Doktorarbeit: Die Societas Europaea (SE) in Deutschland

Die Societas Europaea (SE) in Deutschland

Eine rechtstatsächliche Untersuchung

Schriften zum Handels- und Gesellschaftsrecht, Band 242

Hamburg 2020, 542 Seiten
ISBN 978-3-339-11450-1 (Print), ISBN 978-3-339-11451-8 (eBook)

Arbeitnehmerbeteiligung, Deutsche SE, Dualistisch, Gesellschaftsrecht, Monistisch, Rechtstatsachen, Rechtswissenschaft, Societas Europaea, Vorratsgesellschaften

Zum Inhalt

Die Verfasserin beschäftigt sich gut 15 Jahre nach Einführung der Rechtsform der Societas Europaea (SE) in Deutschland am 8. Oktober 2004 im Rahmen einer rechtstatsächlichen Untersuchung mit der Ausgestaltung und Verbreitung der Rechtsform in der deutschen Unternehmenslandschaft. Ziel der Untersuchung ist es, den praktischen Erfolg der SE sowie deren Eignung als Rechtsformalternative in Deutschland festzustellen.

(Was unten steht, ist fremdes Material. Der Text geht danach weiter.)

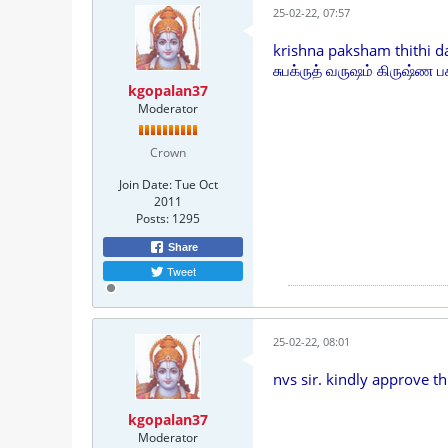
25-02-22, 07:57
krishna paksham thithi d
சுபக்ருத் வருஷம் கிருஷ்ண பக
kgopalan37
Moderator
Crown
Join Date:
Tue Oct
2011
Posts:
1295
Share
Tweet
25-02-22, 08:01
nvs sir. kindly approve th
kgopalan37
Moderator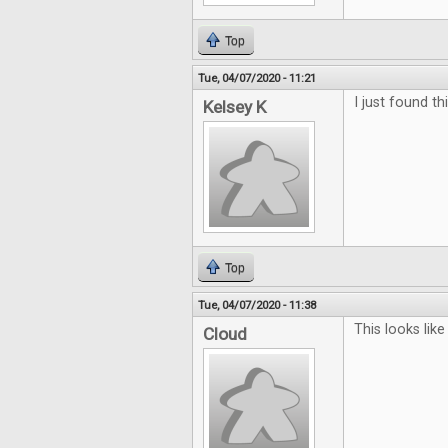
Top
Tue, 04/07/2020 - 11:21
I just found th
Kelsey K
Top
Tue, 04/07/2020 - 11:38
This looks li
Cloud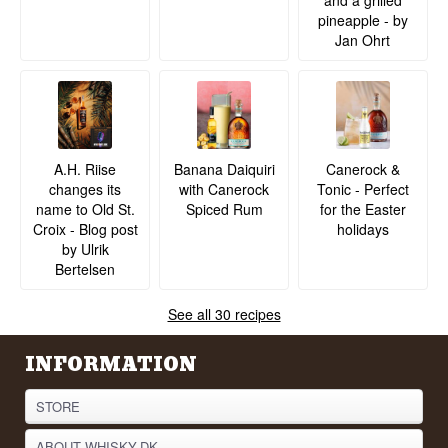
and a grilled
pineapple - by
Jan Ohrt
A.H. Riise
Banana Daiquiri
Canerock &
changes its
with Canerock
Tonic - Perfect
name to Old St.
Spiced Rum
for the Easter
Croix - Blog post
holidays
by Ulrik
Bertelsen
See all 30 recipes
INFORMATION
STORE
ABOUT WHISKY.DK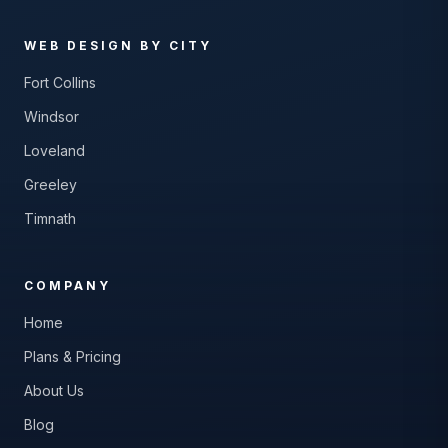
WEB DESIGN BY CITY
Fort Collins
Windsor
Loveland
Greeley
Timnath
COMPANY
Home
Plans & Pricing
About Us
Blog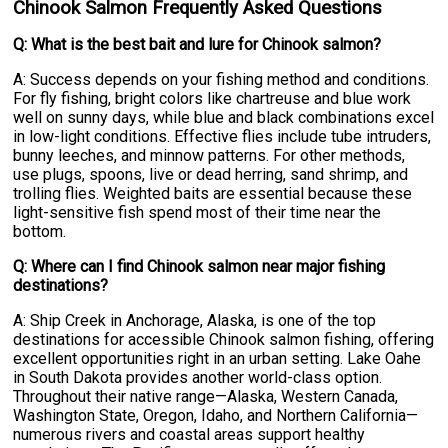
Chinook Salmon Frequently Asked Questions
Q: What is the best bait and lure for Chinook salmon?
A: Success depends on your fishing method and conditions.
For fly fishing, bright colors like chartreuse and blue work
well on sunny days, while blue and black combinations excel
in low-light conditions. Effective flies include tube intruders,
bunny leeches, and minnow patterns. For other methods,
use plugs, spoons, live or dead herring, sand shrimp, and
trolling flies. Weighted baits are essential because these
light-sensitive fish spend most of their time near the
bottom.
Q: Where can I find Chinook salmon near major fishing
destinations?
A: Ship Creek in Anchorage, Alaska, is one of the top
destinations for accessible Chinook salmon fishing, offering
excellent opportunities right in an urban setting. Lake Oahe
in South Dakota provides another world-class option.
Throughout their native range—Alaska, Western Canada,
Washington State, Oregon, Idaho, and Northern California—
numerous rivers and coastal areas support healthy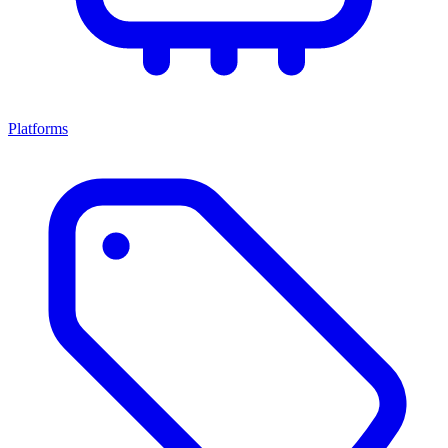
Platforms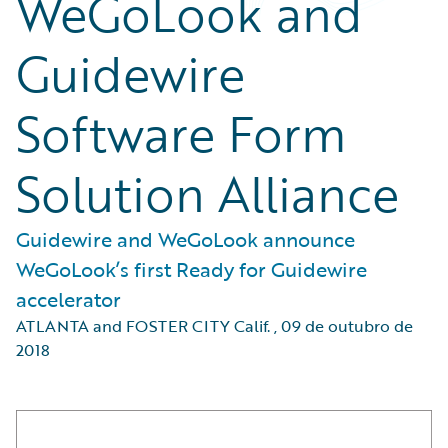
WeGoLook and
Guidewire
Software Form
Solution Alliance
Guidewire and WeGoLook announce
WeGoLook’s first Ready for Guidewire
accelerator
ATLANTA and FOSTER CITY Calif.
,
09 de outubro de
2018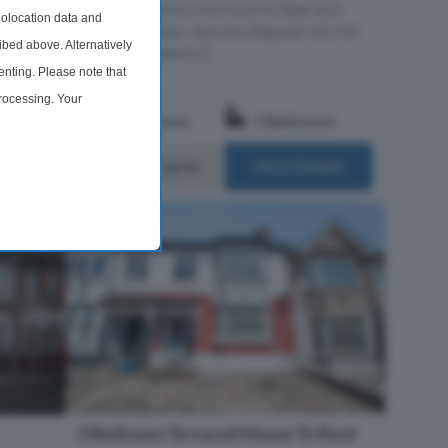
erty
offering Central Line travel to East and
olocation data and
 modern
Central London. Security Deposit: £2,769
ibed above. Alternatively
s...
Council Tax Band: E
nting. Please note that
processing. Your
om
3 Bedrooms
1 Bathroom
time by returning to this
£2,400 pcm
ails
More Details
3 Bedroom Terraced House To Rent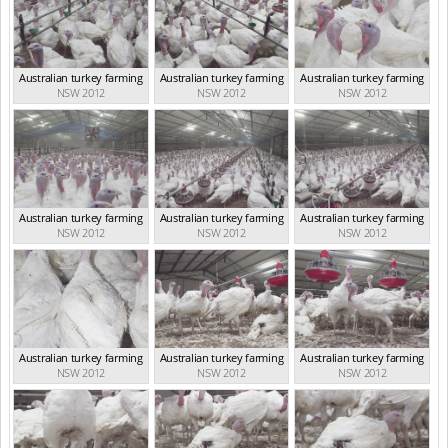
Australian turkey farming
Australian turkey farming
Australian turkey farming
NSW 2012
NSW 2012
NSW 2012
Australian turkey farming
Australian turkey farming
Australian turkey farming
NSW 2012
NSW 2012
NSW 2012
Australian turkey farming
Australian turkey farming
Australian turkey farming
NSW 2012
NSW 2012
NSW 2012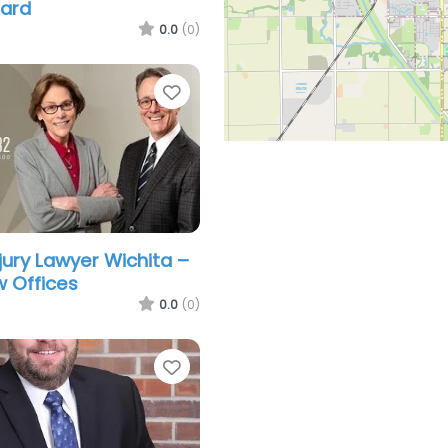
hard
0.0
(0)
Favorite
jury Lawyer Wichita –
 Offices
0.0
(0)
Favorite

Zentraler Gegenstand der Analyse sind die zum 30. April 2019 im deutschen Handelsregister registrierten 592 deutschen SE. Diese werden anhand sämtlicher verfügbarer Informationen hinsichtlich ihrer Gründungsart, Organisationsverfassung, Arbeitnehmerbeteiligungsregelungen, Kapitalstruktur einschließlich etwaiger Kapitalmaßnahmen sowie Aktionärsstruktur untersucht. Hierbei wird zwischen börsennotierten, nicht börsennotierten Unternehmen sowie Familienunternehmen differenziert.

Allein die Organisationsstruktur der SE bietet mit dem monistischen Leistungssystem eine Neuerung zu dem bisher im Aktienrecht ausschließlich bekannten dualistischen Leitungsmodell. Entgegen der ursprünglichen Erwartung zeigt sich, dass das monistische Leitungssystem gleichermaßen angenommen wird. Dies lässt zumindest zu der Überlegung hinreißen, ob dieses nicht auch für die deutsche Aktiengesellschaft eingeführt werden sollte.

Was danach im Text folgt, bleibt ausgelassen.